## RECORDS TO PROCESS:
= Beginning of Section =

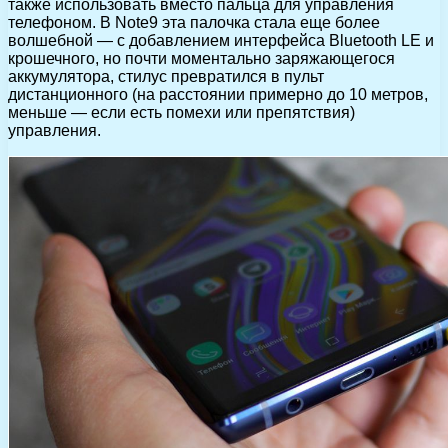
также использовать вместо пальца для управления
телефоном. В Note9 эта палочка стала еще более
волшебной — с добавлением интерфейса Bluetooth LE и
крошечного, но почти моментально заряжающегося
аккумулятора, стилус превратился в пульт
дистанционного (на расстоянии примерно до 10 метров,
меньше — если есть помехи или препятствия)
управления.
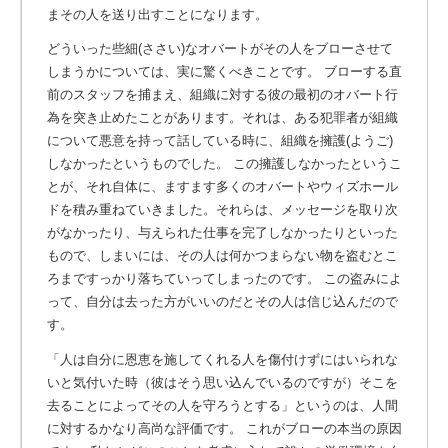
まその人を送り出すことになります。
どういった些細(ささい)なオバートがその人をブローさせて
しまうかについては、実に驚くべきことです。 ブローする直
前のスタッフを捕まえ、組織に対する彼の最初のオバート行
為を突き止めたことがあります。それは、ある犯罪者が組織
について悪意を持って話している時に、組織を擁護(ようご)
しなかったというものでした。 この擁護しなかったというこ
とが、それ自体に、ますます多くのオバートやウィズホール
ドを積み重ねていきました。それらは、メッセージを取り次
がなかったり、与えられた仕事を完了しなかったりといった
もので、しまいには、その人は何かつまらない物を盗むとこ
ろまですっかり落ちていってしまったのです。 この盗みによ
って、自分は去った方がいいのだとその人は信じ込んだので
す。
「人は自分に恩恵を施してくれる人を傷付けずにはいられな
いと気付いた時（彼はそう思い込んでいるのですが）そこを
去ることによってその人を守ろうとする」というのは、人間
に対するかなり高尚な評価です。
これがブローの本当の原因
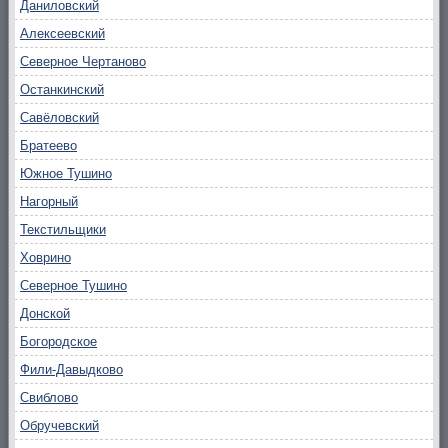
Даниловский
Алексеевский
Северное Чертаново
Останкинский
Савёловский
Братеево
Южное Тушино
Нагорный
Текстильщики
Ховрино
Северное Тушино
Донской
Богородское
Фили-Давыдково
Свиблово
Обручевский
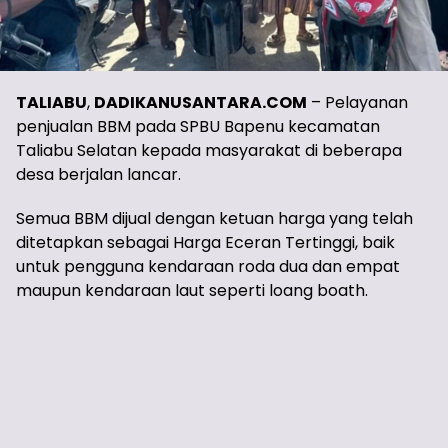
TALIABU
,
DADIKANUSANTARA.COM
– Pelayanan
penjualan BBM pada SPBU Bapenu kecamatan
Taliabu Selatan kepada masyarakat di beberapa
desa berjalan lancar.
Semua BBM dijual dengan ketuan harga yang telah
ditetapkan sebagai Harga Eceran Tertinggi, baik
untuk pengguna kendaraan roda dua dan empat
maupun kendaraan laut seperti loang boath.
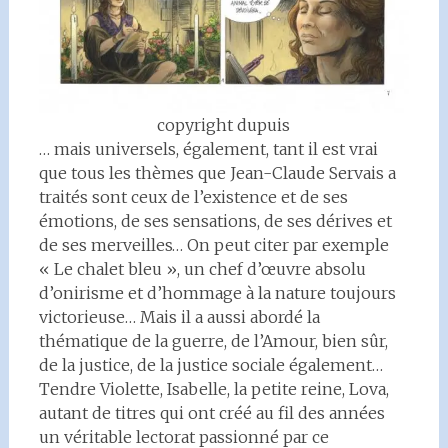
copyright dupuis
… mais universels, également, tant il est vrai
que tous les thèmes que Jean-Claude Servais a
traités sont ceux de l’existence et de ses
émotions, de ses sensations, de ses dérives et
de ses merveilles… On peut citer par exemple
« Le chalet bleu », un chef d’œuvre absolu
d’onirisme et d’hommage à la nature toujours
victorieuse… Mais il a aussi abordé la
thématique de la guerre, de l’Amour, bien sûr,
de la justice, de la justice sociale également…
Tendre Violette, Isabelle, la petite reine, Lova,
autant de titres qui ont créé au fil des années
un véritable lectorat passionné par ce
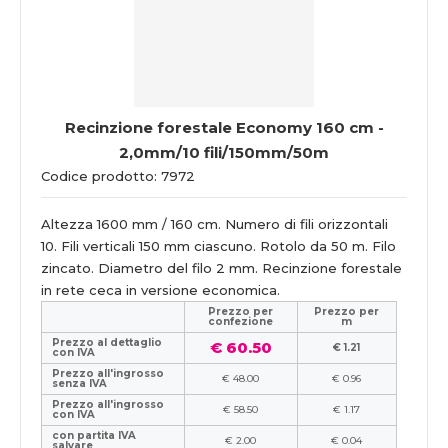
Recinzione forestale Economy 160 cm -
2,0mm/10 fili/150mm/50m
Codice prodotto: 7972
Altezza 1600 mm / 160 cm. Numero di fili orizzontali
10. Fili verticali 150 mm ciascuno. Rotolo da 50 m. Filo
zincato. Diametro del filo 2 mm. Recinzione forestale
in rete ceca in versione economica.
Prezzo per
Prezzo per
confezione
m
Prezzo al dettaglio
€ 60.50
€ 1.21
con IVA
Prezzo all'ingrosso
€ 48.00
€ 0.96
senza IVA
Prezzo all'ingrosso
€ 58.50
€ 1.17
con IVA
con partita IVA
€ 2.00
€ 0.04
salvare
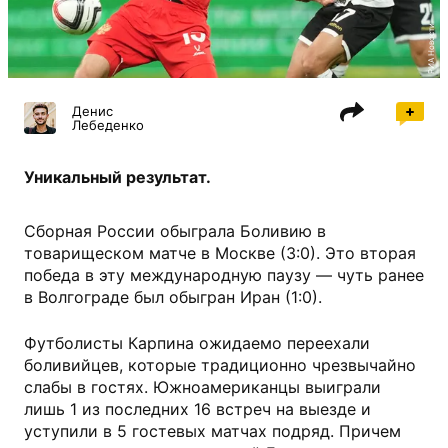
РИА Новости
Денис
Лебеденко
Уникальный результат.
Сборная России обыграла Боливию в
товарищеском матче в Москве (3:0). Это вторая
победа в эту международную паузу — чуть ранее
в Волгограде был обыгран Иран (1:0).
Футболисты Карпина ожидаемо переехали
боливийцев, которые традиционно чрезвычайно
слабы в гостях. Южноамериканцы выиграли
лишь 1 из последних 16 встреч на выезде и
уступили в 5 гостевых матчах подряд. Причем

= End of Section =

## YOUR ASSIGNMENT:
All records above are to be repeated exactly, with the images left out.

## SOLUTION TO THE PROBLEM:
также использовать вместо пальца для управления
телефоном. В Note9 эта палочка стала еще более
волшебной — с добавлением интерфейса Bluetooth LE и
крошечного, но почти моментально заряжающегося
аккумулятора, стилус превратился в пульт
дистанционного (на расстоянии примерно до 10 метров,
меньше — если есть помехи или препятствия)
управления.
まその人を送り出すことになります。
どういった些細(ささい)なオバートがその人をブローさせて
しまうかについては、実に驚くべきことです。 ブローする直
前のスタッフを捕まえ、組織に対する彼の最初のオバート行
為を突き止めたことがあります。それは、ある犯罪者が組織
について悪意を持って話している時に、組織を擁護(ようご)
しなかったというものでした。 この擁護しなかったというこ
とが、それ自体に、ますます多くのオバートやウィズホール
ドを積み重ねていきました。それらは、メッセージを取り次
がなかったり、与えられた仕事を完了しなかったりといった
もので、しまいには、その人は何かつまらない物を盗むとこ
ろまですっかり落ちていってしまったのです。 この盗みによ
って、自分は去った方がいいのだとその人は信じ込んだので
す。
「人は自分に恩恵を施してくれる人を傷付けずにはいられな
いと気付いた時（彼はそう思い込んでいるのですが）そこを
去ることによってその人を守ろうとする」というのは、人間
に対するかなり高尚な評価です。
これがブローの本当の原因
Даниловский
Алексеевский
Северное Чертаново
Останкинский
Савёловский
Братеево
Южное Тушино
Нагорный
Текстильщики
Ховрино
Северное Тушино
Донской
Богородское
Фили-Давыдково
Свиблово
Обручевский
TALIABU
,
DADIKANUSANTARA.COM
– Pelayanan
penjualan BBM pada SPBU Bapenu kecamatan
Taliabu Selatan kepada masyarakat di beberapa
desa berjalan lancar.
Semua BBM dijual dengan ketuan harga yang telah
ditetapkan sebagai Harga Eceran Tertinggi, baik
untuk pengguna kendaraan roda dua dan empat
maupun kendaraan laut seperti loang boath.
copyright dupuis
… mais universels, également, tant il est vrai
que tous les thèmes que Jean-Claude Servais a
traités sont ceux de l’existence et de ses
émotions, de ses sensations, de ses dérives et
de ses merveilles… On peut citer par exemple
« Le chalet bleu », un chef d’œuvre absolu
d’onirisme et d’hommage à la nature toujours
victorieuse… Mais il a aussi abordé la
thématique de la guerre, de l’Amour, bien sûr,
de la justice, de la justice sociale également…
Tendre Violette, Isabelle, la petite reine, Lova,
autant de titres qui ont créé au fil des années
un véritable lectorat passionné par ce
Recinzione forestale Economy 160 cm -
2,0mm/10 fili/150mm/50m
Codice prodotto: 7972
Altezza 1600 mm / 160 cm. Numero di fili orizzontali
10. Fili verticali 150 mm ciascuno. Rotolo da 50 m. Filo
zincato. Diametro del filo 2 mm. Recinzione forestale
in rete ceca in versione economica.
Prezzo per
Prezzo per
confezione
m
Prezzo al dettaglio
€ 60.50
€ 1.21
con IVA
Prezzo all'ingrosso
€ 48.00
€ 0.96
senza IVA
Prezzo all'ingrosso
€ 58.50
€ 1.17
con IVA
con partita IVA
€ 2.00
€ 0.04
salvare
РИА Новости
Денис
Лебеденко
Уникальный результат.
Сборная России обыграла Боливию в
товарищеском матче в Москве (3:0). Это вторая
победа в эту международную паузу — чуть ранее
в Волгограде был обыгран Иран (1:0).
Футболисты Карпина ожидаемо переехали
боливийцев, которые традиционно чрезвычайно
слабы в гостях. Южноамериканцы выиграли
лишь 1 из последних 16 встреч на выезде и
уступили в 5 гостевых матчах подряд. Причем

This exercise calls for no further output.